Maybe I’ll just end up being depressed enough to grow numb, and that will do in lieu of acceptance.
In the meantime, I am trying to stay remotely productive. I am editing a MS for publication soon (it’s in the proofreading/formatting stages now so it’s a lot of hurry up and wait while other people do their thing). I even went out on a limb and submitted a couple of short stories to various places recently. Who knows, right? But I haven’t written any new fiction for six months, barring one short story which even I can tell is more of a cri de coeur than anything literarily brilliant in any way – and of course it’s the first story that my in-house editor that I had for twenty years did not see and “fix” before I could show it to other people. I mean, I wrote before I met Deck and I can probably write again at some point but for those twenty shared years *he was part of the process* and now I have to learn to write all over again.
Stages of grief? I’m in all of them, all at once.

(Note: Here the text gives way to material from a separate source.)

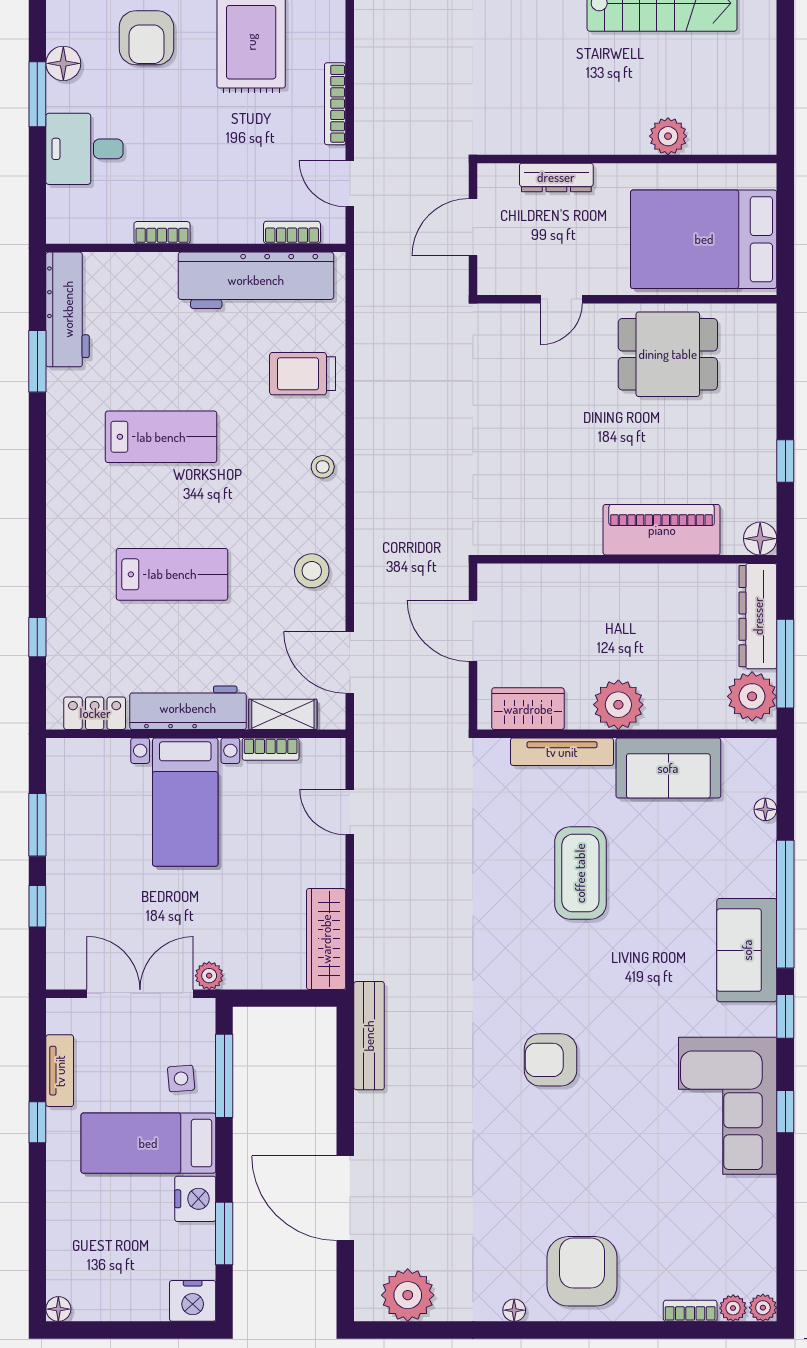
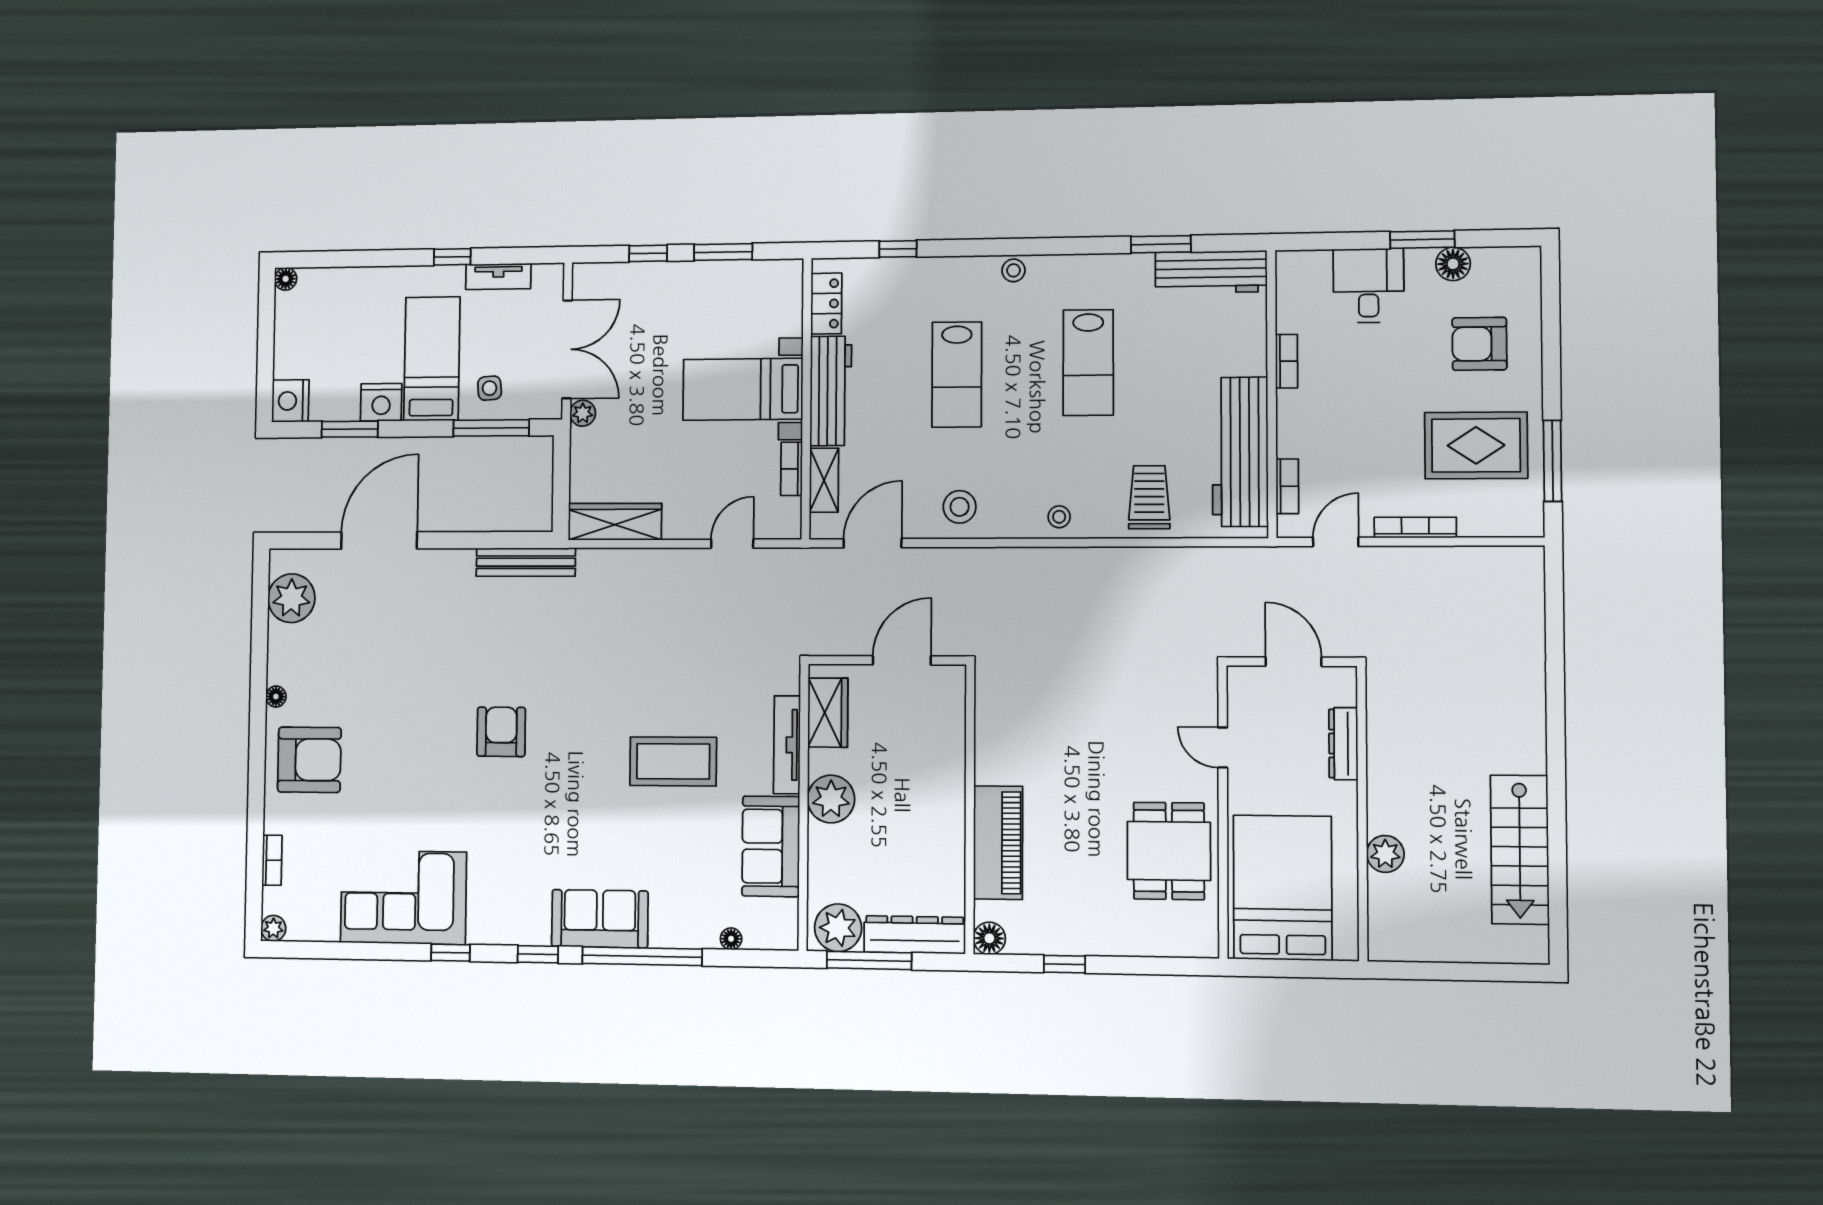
stool: (62, 515) -> (1013, 270), added
corner sofa: (728, 1106) -> (403, 897), moved
plant: (733, 1308) -> (274, 900), removed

It’s been just over six months since I became a widow. I simultaneously cannot believe that it’s been so short, and that it’s been so long. I think I have barely stirred from the start line, and there’s a marathon waiting to be run – and the stages of grief are waiting for me at every step I take forward, like so many traps just yawning for me. I guess the only acceptance I can muster right now is basically the acceptance that I am Frodo Baggins – I am wounded, wounded, and I will never really heal – not until I find the twilit quays where waits a ship to bear me to the uttermost west.
I will write about more cheerful stuff soon. I promise.